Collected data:
--- START ---
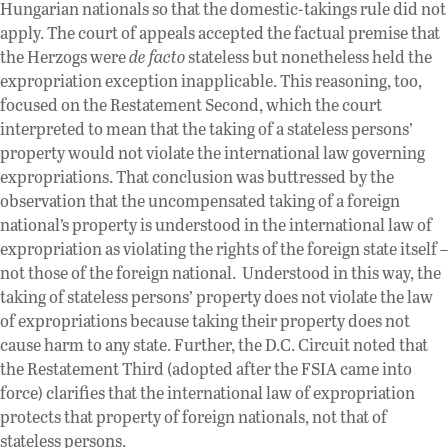
Hungarian nationals so that the domestic-takings rule did not
apply. The court of appeals accepted the factual premise that
the Herzogs were
de facto
stateless but nonetheless held the
expropriation exception inapplicable. This reasoning, too,
focused on the Restatement Second, which the court
interpreted to mean that the taking of a stateless persons’
property would not violate the international law governing
expropriations. That conclusion was buttressed by the
observation that the uncompensated taking of a foreign
national’s property is understood in the international law of
expropriation as violating the rights of the foreign state itself –
not those of the foreign national. Understood in this way, the
taking of stateless persons’ property does not violate the law
of expropriations because taking their property does not
cause harm to any state. Further, the D.C. Circuit noted that
the Restatement Third (adopted after the FSIA came into
force) clarifies that the international law of expropriation
protects that property of foreign nationals, not that of
stateless persons.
--- END ---
Job — Write out the records once more, exactly as they stand, with no images.

Exercise answer —
Hungarian nationals so that the domestic-takings rule did not
apply. The court of appeals accepted the factual premise that
the Herzogs were
de facto
stateless but nonetheless held the
expropriation exception inapplicable. This reasoning, too,
focused on the Restatement Second, which the court
interpreted to mean that the taking of a stateless persons’
property would not violate the international law governing
expropriations. That conclusion was buttressed by the
observation that the uncompensated taking of a foreign
national’s property is understood in the international law of
expropriation as violating the rights of the foreign state itself –
not those of the foreign national. Understood in this way, the
taking of stateless persons’ property does not violate the law
of expropriations because taking their property does not
cause harm to any state. Further, the D.C. Circuit noted that
the Restatement Third (adopted after the FSIA came into
force) clarifies that the international law of expropriation
protects that property of foreign nationals, not that of
stateless persons.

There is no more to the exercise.